While looking into sampling horizon of solar_wind and target value t0 and t1, I found t0 is an hour past record and t1 is a current one respect to the last aggregated time (strinctly speaking, t0 is 59min ago, and r1 is 1min future), which are assumed to be current and one hour future. My suggestion is to rewrite process_labels as
def process_labels(dst):
y = dst.copy()
y[“dst”] = y.groupby(“period”).dst.shift(-1) # <---- inserted line
y[“t1”] = y.groupby(“period”).dst.shift(-1)
y.columns = YCOLS
return y
But one minute is still lagging between aggregated solar wind data and targets. Any comments on this are welcome.
In task description:
Thus, your task is to build a model that can predict Dst in real-time for both the current hour and the next hour. For example, if the current timestep is 10:00 am, you are must predict Dst for both 10:00 am and 11:00 am using data up until but not including 10:00 am.

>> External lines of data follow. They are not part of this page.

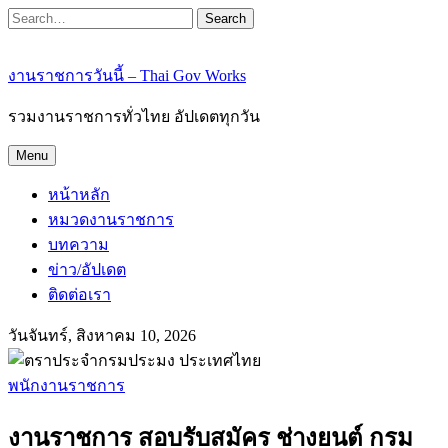
Search
งานราชการวันนี้ – Thai Gov Works
รวมงานราชการทั่วไทย อัปเดตทุกวัน
Menu
หน้าหลัก
หมวดงานราชการ
บทความ
ข่าว/อัปเดต
ติดต่อเรา
วันจันทร์, สิงหาคม 10, 2026
พนักงานราชการ
งานราชการ สอบรับสมัคร ช่างยนต์ กรม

So you get data up to 9:59 am (Aggregate transform to … 9:00). A shift must be -1 and -2.
No. When you’re making predictions, you’re guaranteed to get feature data up until but not including t0 for timesteps t0 and t1 - you do not have to do any re-alignment. This only affects alignment for the training code. That said, if you trained your model with this bug in place, your model will be trying to predict t-1 and t0, not t0 and t1.
@hklee I’m not sure I completely follow your scheme, but in general, yes, I think it’s fine to keep t0 stationary and instead to shift t1 and your solar_wind features. It all depends on how you process your features. The main thing that you have to ensure is that you are only using data up until t0, not during or after.